If the above operations are shown as factors, the factors will be as shown in FIG. 6, FIG. 7, and FIG. 8.

As described above, one motor 60 is rotated in the normal direction.

By reversing the rotation, the transfer bar 3 can be moved up, forward, down, and back to convey the workpiece A. Since there is no need for ON-OFF control such as an electromagnetic clutch, the cost is reduced, and the transfer bar 3 The transport operation time can be shortened by increasing the raising and lowering speed of the robot.

According to the embodiment, the long groove 17 is also
The rubber 20 can be reliably fitted, and the operations of starting and finishing the forward movement and starting and finishing the backward movement become smooth.

In addition, the camshaft 40 of the vertical operation mechanism C and the rotary shaft 8 of the reciprocating mechanism B are interlocked.

Each movement continues smoothly and there are no gaps between each movement.

In addition, a cam 41 is used in the vertical operation mechanism C, and it can operate smoothly at any acceleration or deceleration. ) The present invention is as described above, and it is possible to correctly raise the transfer bar 3 with one driving source.
It can move forward, downward, and backward, and has a simple structure and low cost, and can shorten the transport operation time by increasing the ascending and descending speeds.

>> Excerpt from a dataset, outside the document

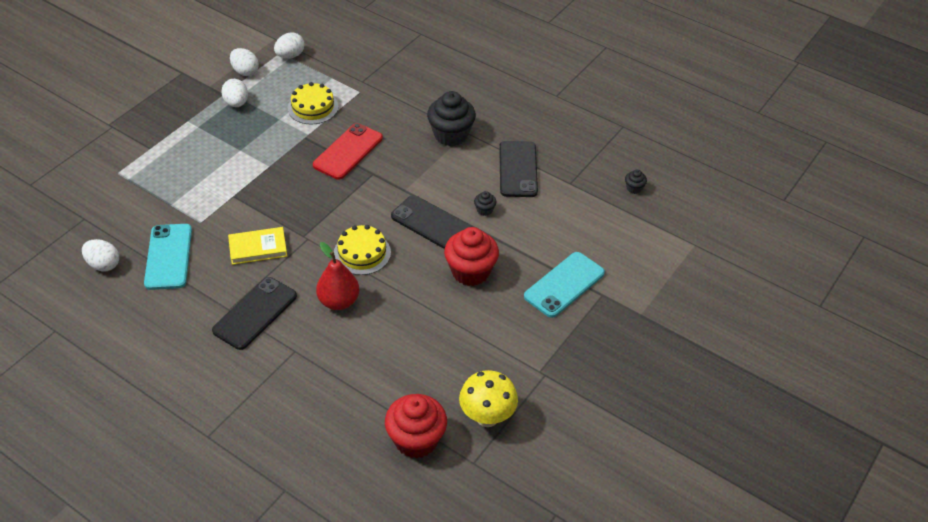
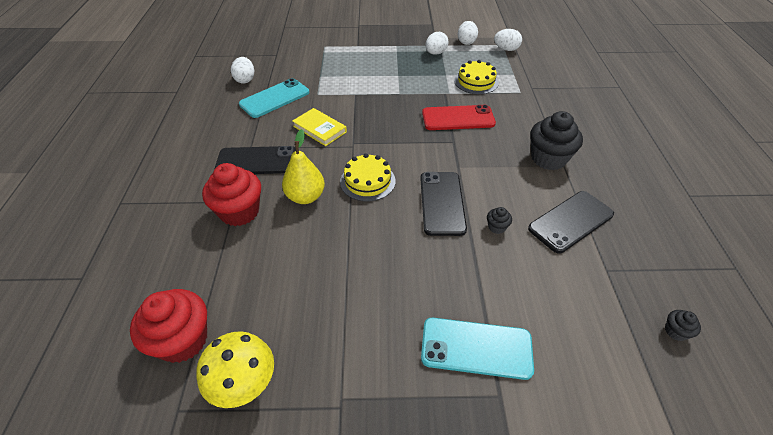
camera: 55 degrees right, 0 degrees up
(339, 301) = (305, 197): red pear -> yellow pear
(470, 272) = (416, 260): red cupcake -> red cupcake (239, 212)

[Brief explanation of drawings]

The drawings show an embodiment of the present invention; FIG. 1 is an overall front view, FIG. 2 is a front view of the reciprocating mechanism, and FIG. 3 is a second view of the reciprocating mechanism.
Figure 4 is a front view of the vertical operation mechanism,
Figure 5 is an explanatory diagram of the power transmission system, and Figures 6, 7,
FIG. 8 shows factors showing each operation. 2 is a conveyance table, 3 is a transfer bar, B is a forward and backward operation mechanism, C is a vertical operation mechanism, 14 is a wheel, 17 is a long groove, 1
8 is a rotating shaft, 19 is an arm, 40 is a camshaft, 41 is a cam, 42 is a link, 6° is a drive source, and 63 is a one-sided clutch.

Claims (1)

[Claims] The transfer bar 3 is mounted on the conveyor table 2 so that it can move vertically and reciprocally, and the transfer bar 3 is moved to the reciprocating mechanism B.
In the workpiece conveyance device connected to the vertical movement mechanism C, an arm 19 provided on the rotating shaft 18 can be freely fitted into and removed from the long groove 17 in the radial direction of the wheel 4, and the wheel 14 is rotated. A reciprocating mechanism B is constructed by connecting to the transfer bar 3 through a means for converting the reciprocating motion, and a cam 41 mounted on a camshaft 40 is brought into contact with a swingable link 42, and the link 42 is It is connected to the transfer bar 3 via a means for converting a swinging motion into an up-and-down motion to constitute a vertical operation mechanism C, and the core camshaft 40 and the rotating shaft 18 are connected via a one-way clutch 63. A workpiece conveyance device characterized in that the rotating shaft 18 is connected to a drive source 60.